I have already made contacts with a couple of Peace Corps Guyana folks. One of them, a current volunteer nearing COS, I quoted from in an earlier post below. The other has returned and is living on the West Coast. His assignment had him living far inland in a savannah area, teaching at a local school. He actually lived on the school grounds, as did all his students, because they came from very far away for school. Here are some interesting things I learned from him:
• About 4 - 5 sites out of approximately 50 in PC Guyana serve AmerIndian populations, mostly those deep in the interior.
• This RPCV's site evidently had no electricity, and so he had no appliances. Prep time for meals ran him 1-2 hours per meal, a good portion of the day!!!
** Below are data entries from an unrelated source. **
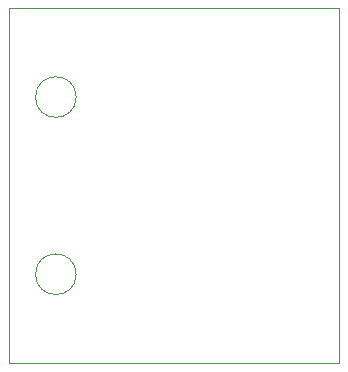
<source format=gbr>
G04 #@! TF.GenerationSoftware,KiCad,Pcbnew,(5.1.5-0-10_14)*
G04 #@! TF.CreationDate,2021-06-02T09:33:46-04:00*
G04 #@! TF.ProjectId,ESLO_RB2_Programmer,45534c4f-5f52-4423-925f-50726f677261,rev?*
G04 #@! TF.SameCoordinates,Original*
G04 #@! TF.FileFunction,Profile,NP*
%FSLAX46Y46*%
G04 Gerber Fmt 4.6, Leading zero omitted, Abs format (unit mm)*
G04 Created by KiCad (PCBNEW (5.1.5-0-10_14)) date 2021-06-02 09:33:46*
%MOMM*%
%LPD*%
G04 APERTURE LIST*
%ADD10C,0.050000*%
G04 APERTURE END LIST*
D10*
X127720000Y-94500000D02*
G75*
G03X127720000Y-94500000I-1720000J0D01*
G01*
X127720000Y-79500000D02*
G75*
G03X127720000Y-79500000I-1720000J0D01*
G01*
X150000000Y-72000000D02*
X122000000Y-72000000D01*
X150000000Y-102000000D02*
X150000000Y-72000000D01*
X122000000Y-102000000D02*
X150000000Y-102000000D01*
X122000000Y-72000000D02*
X122000000Y-102000000D01*
M02*

</source>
• A number of foods I know from the Caribbean (rice and peas, ginnips, saltfish, breadfruit, plantains, dasheen, escovich fish, ackee) are available in Guyana, although he didn't recognize gungo peas or bulla, which might be present but referred to by another name. Regional terms for foods is very common throughout the Caribbean.
• Beef and chicken were the staple meats, and fish was only available on certain days. (Probably because he lived so far from the coast and from the IndoGuyanese population, which I think would not eat beef at the very least).
• Caribbean delis, Indian delis with curry and such, and even "Rasta veggie places" are present in most towns. Excellent! I'm really looking forward to the foods, from Caribbean stuff I'm familar with to the Indian dishes. Lately I've been on a curry kick so I'm looking forward to some great curry dishes. Oh, and naan bread! mmmmm...
• Government tends to be run by IndoGuyanese, but he said the police are more likely to be AfroGuyanese. From what I've heard, IndoGuyanese (Guyanese citizens who can trace their ancestry to India) are more successful and of higher income generally than black or Native Amerindian Guyanese, who are more likely to be blue-collar type workers. IndoGuyanese are more likely to be business owners, and AfroGuyanese their employees. It will be interesting to see this social stratification in action.
• Reggae and dancehall are rare, but out there and usually confined to really really popular stuff like Sean Paul. One major local radio station has an online presence at megajams.com and much of what they play over the air can be sampled there. Soca and calypso are much more common. I really enjoy some good soca (especially Mighty Sparrow!) so I'm looking forward to that. Also lots of Indian-inspired music called "chutney."
• No Ting soda (I'm sad about that) but lots of fruit juices. Also Banks beer is a local favorite.
It's so great to run into these helpful volunteers. I know that a lot of this information is relative and subject to interpretation, so I'm taking this only as a sort of rough guide. Nothing any PCV, returned or active, can tell me will prepare me for the profusion of new sights, sounds, smells, tastes, and experiences that await me in three months. I guess I'm pocketing away this information as a rough estimate, much like I might get from a Lonely Planet travel reference. Nevertheless, to my very helpful Guyana fellows, I extend a hearty thank you -- this kind of advice performs a valuable service to us newbies eagerly anticipating the adventure to come.